Digby, SIR KENELM, was born at Gayhurst, near Newport Pagnell, 11th July 1603. His father, Sir Everard Digby (1578-1606), in 1592 came into a large estate, but seven years later turned Catholic, and was hanged for his part in the Gunpowder Plot (q.v.). Kenelm himself was bred a Catholic, but in 1618, after a half-year in Spain, entered Gloucester Hall, Oxford (now Worcester College). He left it in 1620 without a degree, and spent nearly three years abroad, in Florence chiefly. At Madrid he fell in with Prince Charles, and following him back to England, was knighted, and entered his service. In 1625, after a singular courtship, he secretly married 'that celebrated beautie and courtezane,' Venetia Stanley (1600-33), who had been his playmate in childhood. With two privateers he sailed in 1628 to the Mediterranean, and on 11th June vanquished a French and Venetian squadron off Scanderoon. On his beloved wife's death he withdrew to Gresham College, and there passed two hermit-like years, diverting himself with chemistry and the professors' good conversation. Meanwhile he had professed the Protestant faith, but, 'looking back,' in 1636 he announced his reconversion to Archbishop Laud; and his tortuous conduct during the Great Rebellion was dictated, it seems, by his zeal for Catholicism. He was imprisoned by the Parliament (1642-43), and had his estate confiscated; was at Rome (1645-47), where he finished by 'hectoring at his Holiness;' and thrice revisited England (1649-51-54), the third time staying two years, and entering into close relations with Cromwell. At the Restoration, however, he was well received, and retained his office of chancellor to Queen Henrietta Maria. He was one of the first members of the Royal Society (1663), and died 11th June 1665.

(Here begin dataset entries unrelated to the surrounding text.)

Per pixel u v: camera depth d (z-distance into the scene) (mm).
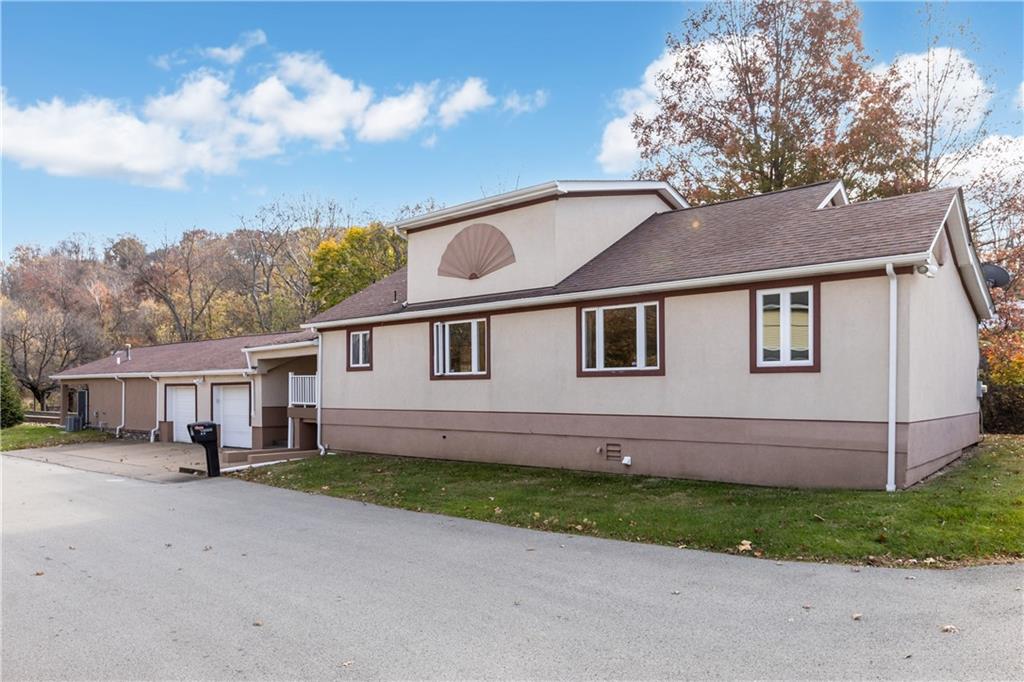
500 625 5711
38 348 41719
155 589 7062
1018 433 21641
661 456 12570
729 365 11688
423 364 16938
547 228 14805
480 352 15766
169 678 4797
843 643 5074
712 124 28969
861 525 8234
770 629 5418
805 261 10742
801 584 6582
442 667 4863
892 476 9992
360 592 6781
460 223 16688
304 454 19156
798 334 10969
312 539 9391
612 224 15938
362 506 12031
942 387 12172
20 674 4918
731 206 15766
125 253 59594
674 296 12398
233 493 13922
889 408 10023
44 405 42219
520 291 15156
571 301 13922
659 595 6410
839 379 10508
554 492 11820
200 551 8805
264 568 7848
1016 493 9477
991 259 25453
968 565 6938
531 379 14688
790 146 27062
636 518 9586
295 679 4730
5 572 7930
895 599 6016
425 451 16828
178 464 19453
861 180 26578
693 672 4648
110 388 30609
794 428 10945
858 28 27312
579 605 6191
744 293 11516
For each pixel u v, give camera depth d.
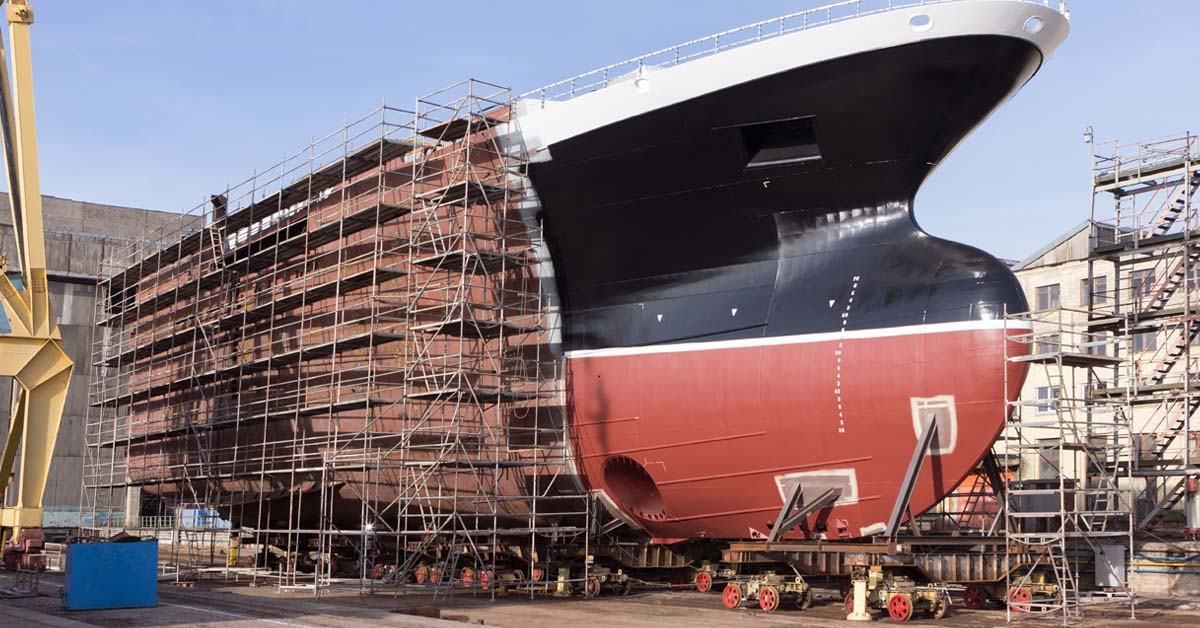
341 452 25.78
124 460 48.19
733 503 23.08
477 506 24.11
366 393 27.17
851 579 20.69
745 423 22.22
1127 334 25.67
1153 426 35.75
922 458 20.33
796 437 21.70
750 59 20.98
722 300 22.94
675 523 24.42
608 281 24.47
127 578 21.30
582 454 24.64
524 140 24.50
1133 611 20.55
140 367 42.50
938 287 20.59
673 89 21.89
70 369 22.84
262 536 37.09
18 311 22.53
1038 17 20.02
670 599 23.92
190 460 37.50
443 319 26.12
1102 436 24.27
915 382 20.41
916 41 19.70
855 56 20.06
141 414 41.88
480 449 24.77
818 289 21.81
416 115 26.25
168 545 52.16
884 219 21.64
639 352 23.75
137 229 66.38
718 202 22.67
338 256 28.05
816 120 21.05
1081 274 44.19
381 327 28.06
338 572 31.58
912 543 20.36
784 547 21.28
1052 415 41.06
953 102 20.53
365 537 26.08
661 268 23.75
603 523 25.30
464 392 23.98
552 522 25.98
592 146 23.25
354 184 28.91
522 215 25.08
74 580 20.77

'The very Pliny of our age for lying,' said Stubbs of Digby, whom Evelyn terms 'an arrant mountebank.' Yet he was a friend of Descartes and Sir Thomas Browne (q.v.); he could appreciate the discoveries of Harvey, Bacon, and Galileo. In the Dictionary of National Biography (vol. xv. 1888) Mr S. L. Lee points out, that 'as a philosopher—an Aristotelian—Sir Kenelm undoubtedly owed much to Thomas White;' and he questions whether his much-vaunted 'powder of sympathy' was not really invented by Sir Gilbert Talbot. This powder—Digby professed to have learned the secret from a Carmelite who had travelled in the farthest East—was made of vitriol, and applied to a bandage, not to the wound itself. Anyhow, Digby's Discourse thereon (1658), like his Treatise of Bodies and of Man's Soul (1644), contains much that is curious, if little of real value; whilst in his Discourse concerning the Vegetation of Plants (1660), the chief of his other twelve works, he 'is said to have been the first to notice the importance of vital air or oxygen to plants.' See his bombastic Memoirs, dealing with his courtship (ed. Nicolas, 1827); his Scanderoon Voyage (Camden Society, 1868); and his Life 'by one of his descendants' (1896).